In the tutorial on Python socket programming, what is TCP described as a protocol for?

Document segment:
########################################
Cyber forensics, also called computer forensic science, offers many fascinating branches to pursue. In this tutorial, we will focus on the particular branch of cybersecurity analysis with code examples using Python as our language of choice.
In the course of our Python socket programming tutorial we will build an actual packet analyzer, sometimes called a network packet sniffer. We will talk specifically about SQL injection techniques and how to detect and thwart them. This leads us to the discussion of malicious packet detection. Here are your key takeaways:
In straightforward terms, a malicious packet of data contains a hack attempt, such as an SQL injection. Such attacks can severely damage an app and this is why we need intrusion detection. The purpose of malicious packet detection is to prevent an SQL injection from executing and hijacking your web app and to protect the targeted application and its sensitive data.
SQL injections are often done right on the URL line of browsers! The best way to catch this type of attack is by continually scanning incoming requests on ports used by your app.
If you are familiar with how Python is used to build web scrapers then you will see immediately. Python can watch and interact on client-server channels, send HTTP requests to modify normal $GET and $POST parameters. It’s easy to imagine how Python can be used both for hacking and to thwart hackers!
Our first Python socket programming example will provide an introduction to socket programming. To begin, we need a clear understanding of port scanning, and how to do it with Python. Methods for this purpose are easy to understand on inspection of code samples.
After we develop an understanding of how to capture packets and parse them… We need to know exactly what we are searching for in the packets coming through as server requests. This will lead us naturally to the many brilliant functions available in the Python socket library.
In simplest terms, a port is an endpoint in network communication. A port is a logical software construct that identifies a process or service on the network. A Socket, for our purposes, is a socket in an Internet Protocol-based network. We often refer to this as an Internet socket. “TCP” or Transmission Control Protocol used on the Internet is a protocol for one-to-one connections between sockets.
On the Internet, a socket has a specific address, commonly called the IP address, as well as the port number of a local node. Sockets are prolific on the Internet, as they are a core component of all network communication.
Virtually all are INET sockets, and all browsers open a socket to connect to a web server. Monitoring what comes across these sockets on the physical level is the first line of defense against network intrusion. If you know how to scan ports, then you are in total control of what happens on a device.
In everyday language, the words “port” and “socket” are used rather loosely. If you Google “port scanning” with Python, you will likely get a lot of results including how to make use of the Python socket library.
########################################
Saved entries
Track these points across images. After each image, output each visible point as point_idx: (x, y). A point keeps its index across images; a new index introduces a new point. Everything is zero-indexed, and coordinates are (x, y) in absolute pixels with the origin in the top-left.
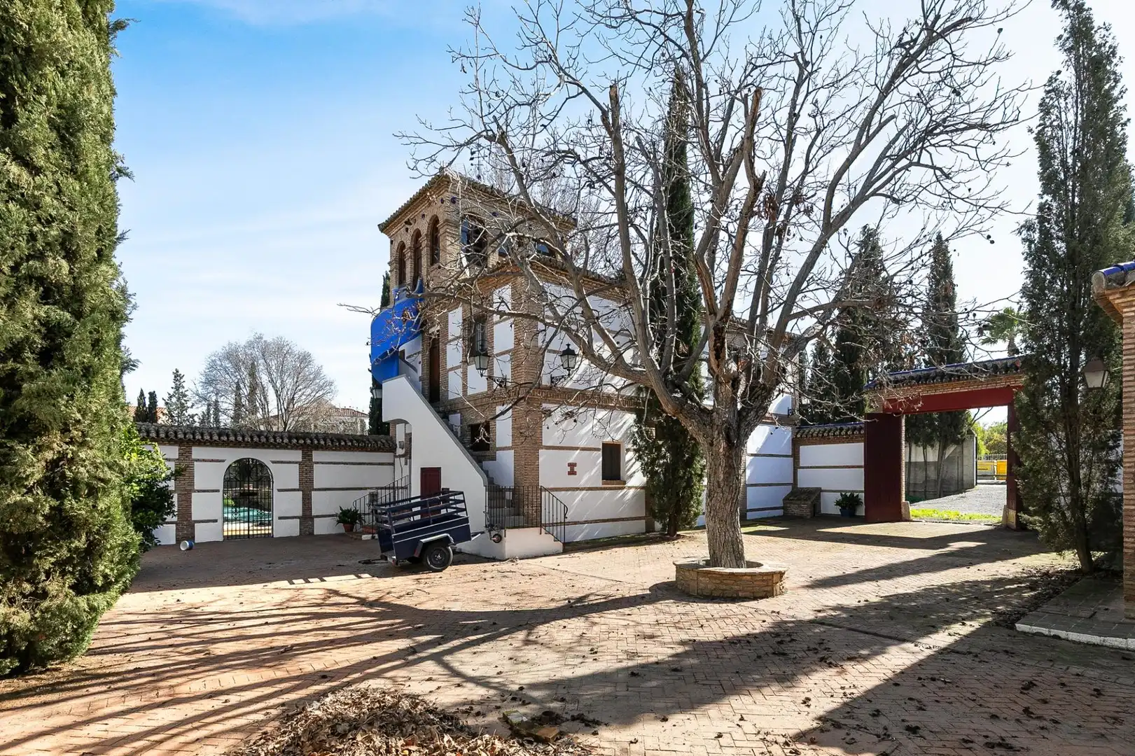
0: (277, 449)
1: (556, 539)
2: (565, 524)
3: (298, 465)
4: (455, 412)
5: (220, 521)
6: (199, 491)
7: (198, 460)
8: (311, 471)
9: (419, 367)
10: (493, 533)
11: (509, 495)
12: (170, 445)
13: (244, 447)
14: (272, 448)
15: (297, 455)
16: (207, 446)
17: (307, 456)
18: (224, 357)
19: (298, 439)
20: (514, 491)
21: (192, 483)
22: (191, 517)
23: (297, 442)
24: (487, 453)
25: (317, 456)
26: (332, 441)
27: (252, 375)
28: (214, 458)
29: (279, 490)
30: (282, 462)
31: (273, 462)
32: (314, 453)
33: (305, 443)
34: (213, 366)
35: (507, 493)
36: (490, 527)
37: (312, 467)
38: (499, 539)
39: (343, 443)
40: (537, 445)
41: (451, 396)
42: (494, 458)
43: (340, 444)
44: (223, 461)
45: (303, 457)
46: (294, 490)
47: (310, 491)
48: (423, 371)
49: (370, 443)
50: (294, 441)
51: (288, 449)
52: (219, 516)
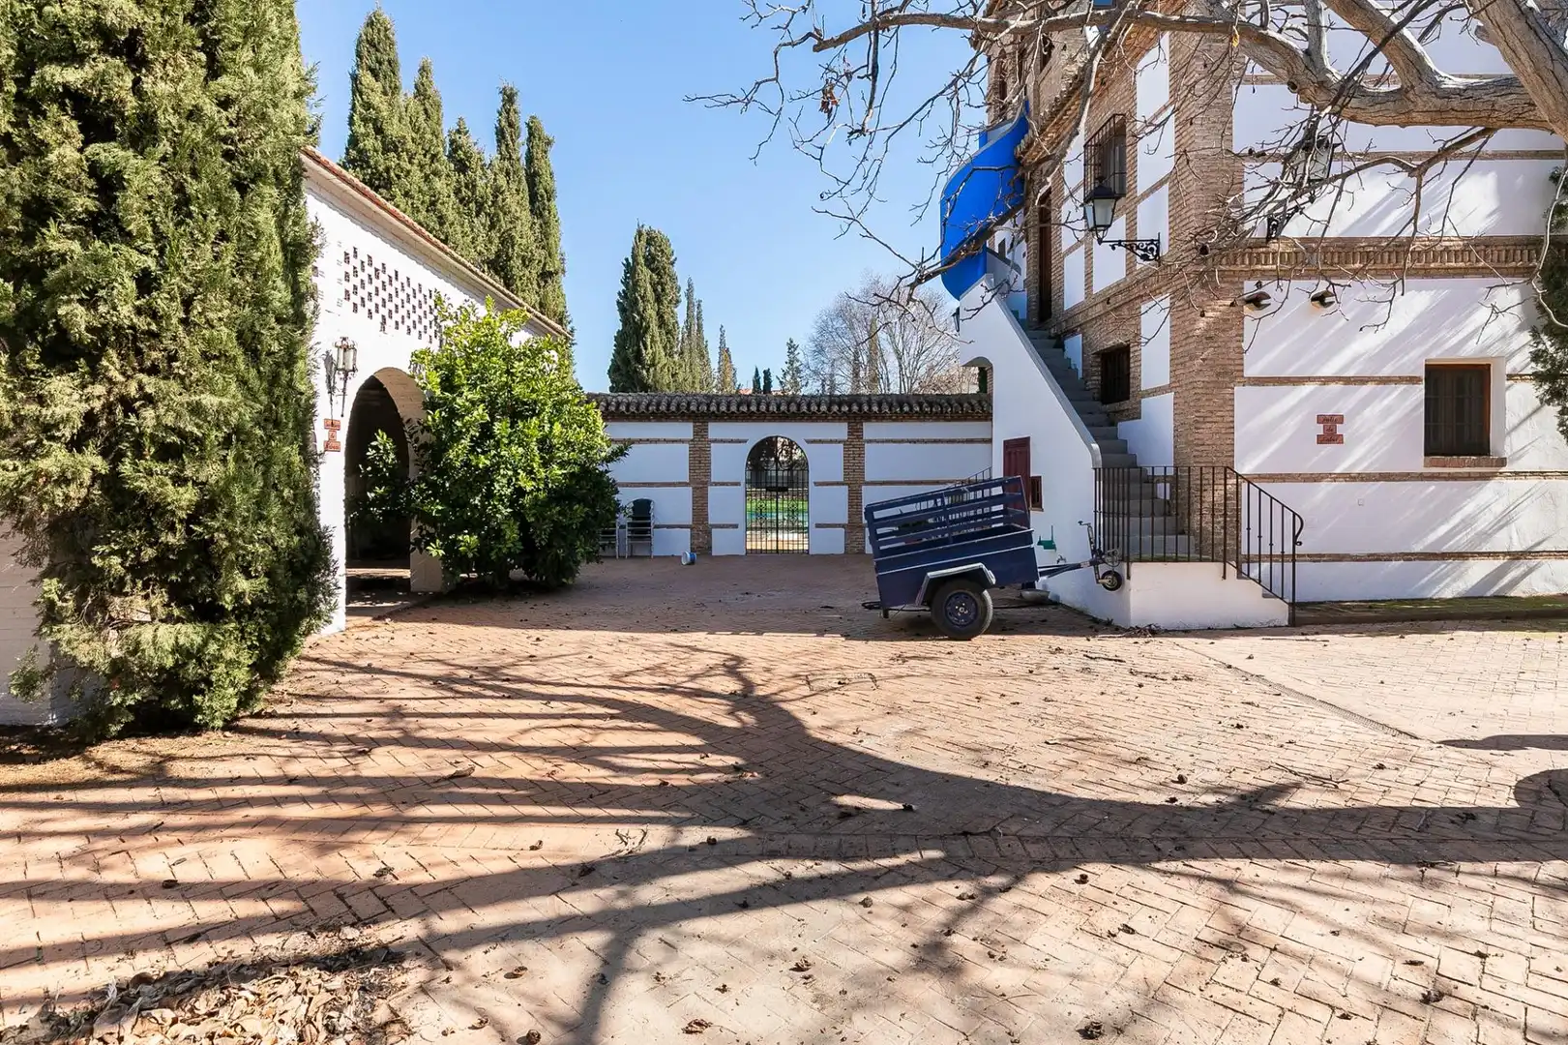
0: (813, 421)
1: (1269, 593)
2: (1294, 558)
3: (842, 445)
4: (1073, 332)
5: (742, 527)
6: (716, 484)
7: (715, 441)
8: (861, 455)
9: (1023, 264)
10: (1103, 568)
11: (1163, 491)
12: (683, 421)
13: (770, 421)
14: (807, 421)
15: (840, 430)
16: (725, 421)
17: (855, 432)
18: (837, 316)
19: (840, 405)
20: (1175, 481)
21: (708, 474)
22: (707, 519)
23: (840, 410)
24: (1126, 405)
25: (870, 430)
26: (891, 406)
27: (872, 336)
28: (734, 438)
29: (816, 484)
30: (820, 441)
31: (808, 442)
32: (866, 426)
33: (850, 410)
34: (823, 330)
35: (1161, 486)
36: (1098, 557)
37: (862, 447)
38: (1117, 582)
39: (906, 409)
40: (1228, 373)
41: (1068, 305)
42: (1136, 414)
43: (901, 410)
44: (745, 441)
45: (850, 433)
46: (838, 484)
47: (860, 486)
48: (1028, 268)
49: (951, 406)
50: (835, 408)
51: (828, 421)
52: (739, 519)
########################################
Completed exercise: One-to-one connections between sockets.